JEFF The Brotherhood has had an interesting ride since things got off the ground for them around 2009. The band, comprised of brothers Jake and Jamin Orrall, made the bold decision at that time to quit everything else and focus solely on making a career out of music – something that turned out to be a rather lucrative move for them.
The Nashville-based Orrall brothers quickly began cultivating a devoted fan base and even landed a brief major label contract with Warner Bros., appearing on Late Night With Jimmy Fallon and The Late Show With David Letterman in the few years that followed.
These days, the live show has grown to a larger configuration than just the two brothers. They’re bringing that band, and their ever-expanding catalog of music, to Starland Dairy on October 5, and are on the road promoting their latest album Magick Songs.
Things got started for the brothers Orrall at a very young age, with their childhood influences deeply impacting their musical path later in life.
“[There was] a lot of ‘70s stuff – Talking Heads, Devo, The Clash, Elvis Costello, stuff like that. And we were really into Captain Beefhart, Beck, and Fugazi as well,” Jake says.
Fugazi and Sonic Youth, in particular, were perhaps the heaviest influences on their first two releases – though the influences change often as the band evolves, Orrall admitted.
“We’re both really big music nerds. We’ve both spent our whole lives discovering new music, so it changes every couple months, really,” he says.
At the time that the band kicked into gear, Orrall said that circumstances were different in terms of how you pursued music full-time. Quitting their jobs and fully committing to music was the way to go 10 years ago, but the Internet has changed the landscape entirely.
“At the time, we didn’t really have that, weirdly enough. You didn’t blow up on the Internet. You had to tour [laughs],” he says. “Now it seems like people are making a lot of money just putting out singles on Spotify or putting out stuff on YouTube and then doing all the festivals. And I’ve heard now that festivals are primarily booked using an algorithm on Spotify – which is insane for us relatively old school people. But you know, you’ve got to adapt.”

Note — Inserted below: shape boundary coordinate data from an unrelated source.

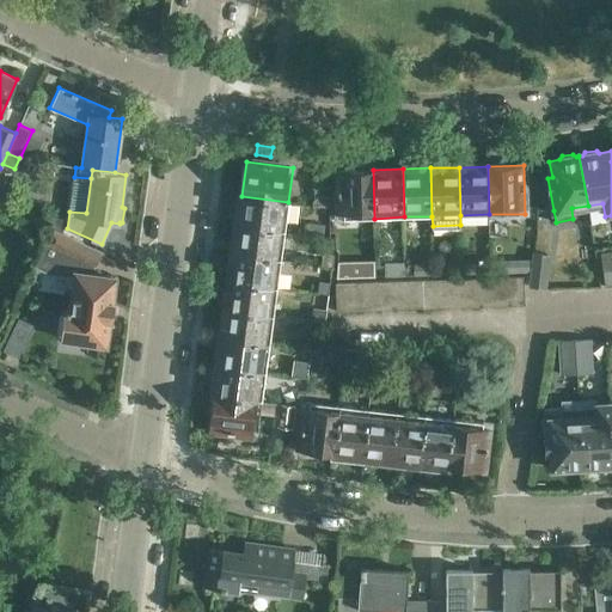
[(337,171),(338,220),(374,219),(373,170),(337,171)]
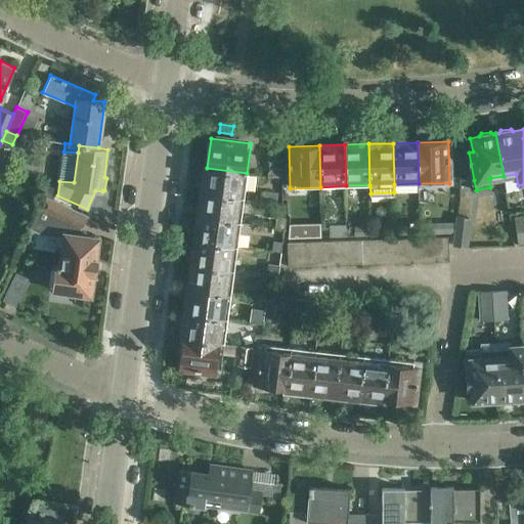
[(0,163),(10,164),(12,148),(0,146),(0,163)]
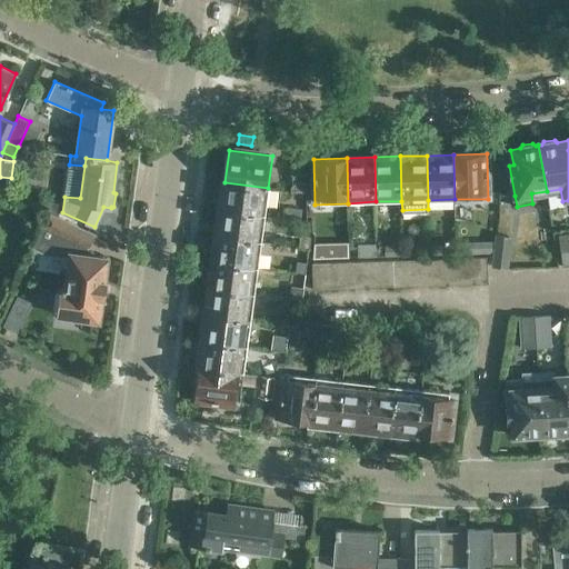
[(290,187),(291,192),(307,192),(306,177),(301,177),(290,187)]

As a relentlessly touring unit, and one that has seen firsthand almost every possible scenario imaginable as an artist in the music industry, Orrall and his brother still see it as the only way to make a real living in music. They’re holding on to that belief and forging ahead, even as the way people consume music changes rapidly.
“Touring’s really all we’ve got,” he says. “Nobody really buys records anymore.”
The old-school mentality that drives JEFF The Brotherhood as a touring unit is the same mentality they employ in the studio. They’ve worked with everyone from The Black Keys’ Dan Auerbach to The White Stripes’ Jack White, yet they’ve tended to approach recording from an almost bare-bones perspective. For their most recent release, however, they shook things up - building a studio setup in Orrall’s living room and starting from zero.
“We didn’t write anything, and just kind of experimented for five months,” he says. The experience forced Orrall to not only approach composition in a new way, but also learn engineering and navigate that side of the process.
“It was pretty intimidating, just because we didn’t know if we’d come up with anything good. But it ended up being really, really fun and we ended up with way more material than we needed. We were able to pick the best stuff,” he says. The resulting music, he adds, was “almost all improv.”
The group, who is currently exploring plans to tour Asia, Australia, and New Zealand, is set to swing through Savannah in support of Magick Songs – out now on Dine Alone Records.